### What the exercise asks
Transcribe every record exactly, omitting none.

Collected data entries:
_ _ _ _ _ _ _
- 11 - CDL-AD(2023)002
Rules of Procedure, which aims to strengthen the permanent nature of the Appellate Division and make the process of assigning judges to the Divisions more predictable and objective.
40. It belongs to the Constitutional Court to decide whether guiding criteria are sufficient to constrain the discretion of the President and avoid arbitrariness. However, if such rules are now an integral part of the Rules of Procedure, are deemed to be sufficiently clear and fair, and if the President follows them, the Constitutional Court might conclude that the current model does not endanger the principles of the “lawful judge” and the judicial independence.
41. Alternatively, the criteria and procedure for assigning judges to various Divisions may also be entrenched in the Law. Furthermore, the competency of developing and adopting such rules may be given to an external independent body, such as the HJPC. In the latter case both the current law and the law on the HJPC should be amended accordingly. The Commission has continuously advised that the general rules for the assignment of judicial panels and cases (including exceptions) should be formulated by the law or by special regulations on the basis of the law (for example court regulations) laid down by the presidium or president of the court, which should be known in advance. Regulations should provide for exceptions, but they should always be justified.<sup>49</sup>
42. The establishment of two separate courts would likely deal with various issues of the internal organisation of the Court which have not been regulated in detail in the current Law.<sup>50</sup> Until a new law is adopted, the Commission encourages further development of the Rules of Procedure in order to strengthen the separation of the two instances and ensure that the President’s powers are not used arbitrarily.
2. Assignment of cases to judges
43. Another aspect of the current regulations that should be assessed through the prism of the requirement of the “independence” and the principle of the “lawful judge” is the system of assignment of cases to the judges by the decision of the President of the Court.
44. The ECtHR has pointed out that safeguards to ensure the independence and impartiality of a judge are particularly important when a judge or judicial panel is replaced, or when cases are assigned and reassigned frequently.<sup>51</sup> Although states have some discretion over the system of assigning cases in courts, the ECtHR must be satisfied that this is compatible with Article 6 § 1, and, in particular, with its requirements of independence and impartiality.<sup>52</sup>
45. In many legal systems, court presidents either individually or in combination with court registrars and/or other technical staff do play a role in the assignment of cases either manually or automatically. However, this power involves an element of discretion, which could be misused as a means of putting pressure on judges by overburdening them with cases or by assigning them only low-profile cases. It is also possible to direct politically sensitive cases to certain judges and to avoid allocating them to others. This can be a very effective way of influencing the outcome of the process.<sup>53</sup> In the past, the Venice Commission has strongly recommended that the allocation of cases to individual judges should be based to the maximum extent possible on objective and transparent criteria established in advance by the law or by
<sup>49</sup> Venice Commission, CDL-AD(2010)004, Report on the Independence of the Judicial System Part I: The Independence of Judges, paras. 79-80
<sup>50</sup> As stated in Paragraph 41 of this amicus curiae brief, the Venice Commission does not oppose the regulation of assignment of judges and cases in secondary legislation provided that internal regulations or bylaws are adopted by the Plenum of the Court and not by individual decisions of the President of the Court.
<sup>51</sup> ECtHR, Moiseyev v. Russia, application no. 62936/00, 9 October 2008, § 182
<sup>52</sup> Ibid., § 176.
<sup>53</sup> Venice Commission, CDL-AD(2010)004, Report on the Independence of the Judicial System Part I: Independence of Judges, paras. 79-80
_ _ _ _ _ _ _
### Solution to the exercise
- 11 - CDL-AD(2023)002
Rules of Procedure, which aims to strengthen the permanent nature of the Appellate Division and make the process of assigning judges to the Divisions more predictable and objective.
40. It belongs to the Constitutional Court to decide whether guiding criteria are sufficient to constrain the discretion of the President and avoid arbitrariness. However, if such rules are now an integral part of the Rules of Procedure, are deemed to be sufficiently clear and fair, and if the President follows them, the Constitutional Court might conclude that the current model does not endanger the principles of the “lawful judge” and the judicial independence.
41. Alternatively, the criteria and procedure for assigning judges to various Divisions may also be entrenched in the Law. Furthermore, the competency of developing and adopting such rules may be given to an external independent body, such as the HJPC. In the latter case both the current law and the law on the HJPC should be amended accordingly. The Commission has continuously advised that the general rules for the assignment of judicial panels and cases (including exceptions) should be formulated by the law or by special regulations on the basis of the law (for example court regulations) laid down by the presidium or president of the court, which should be known in advance. Regulations should provide for exceptions, but they should always be justified.<sup>49</sup>
42. The establishment of two separate courts would likely deal with various issues of the internal organisation of the Court which have not been regulated in detail in the current Law.<sup>50</sup> Until a new law is adopted, the Commission encourages further development of the Rules of Procedure in order to strengthen the separation of the two instances and ensure that the President’s powers are not used arbitrarily.
2. Assignment of cases to judges
43. Another aspect of the current regulations that should be assessed through the prism of the requirement of the “independence” and the principle of the “lawful judge” is the system of assignment of cases to the judges by the decision of the President of the Court.
44. The ECtHR has pointed out that safeguards to ensure the independence and impartiality of a judge are particularly important when a judge or judicial panel is replaced, or when cases are assigned and reassigned frequently.<sup>51</sup> Although states have some discretion over the system of assigning cases in courts, the ECtHR must be satisfied that this is compatible with Article 6 § 1, and, in particular, with its requirements of independence and impartiality.<sup>52</sup>
45. In many legal systems, court presidents either individually or in combination with court registrars and/or other technical staff do play a role in the assignment of cases either manually or automatically. However, this power involves an element of discretion, which could be misused as a means of putting pressure on judges by overburdening them with cases or by assigning them only low-profile cases. It is also possible to direct politically sensitive cases to certain judges and to avoid allocating them to others. This can be a very effective way of influencing the outcome of the process.<sup>53</sup> In the past, the Venice Commission has strongly recommended that the allocation of cases to individual judges should be based to the maximum extent possible on objective and transparent criteria established in advance by the law or by
<sup>49</sup> Venice Commission, CDL-AD(2010)004, Report on the Independence of the Judicial System Part I: The Independence of Judges, paras. 79-80
<sup>50</sup> As stated in Paragraph 41 of this amicus curiae brief, the Venice Commission does not oppose the regulation of assignment of judges and cases in secondary legislation provided that internal regulations or bylaws are adopted by the Plenum of the Court and not by individual decisions of the President of the Court.
<sup>51</sup> ECtHR, Moiseyev v. Russia, application no. 62936/00, 9 October 2008, § 182
<sup>52</sup> Ibid., § 176.
<sup>53</sup> Venice Commission, CDL-AD(2010)004, Report on the Independence of the Judicial System Part I: Independence of Judges, paras. 79-80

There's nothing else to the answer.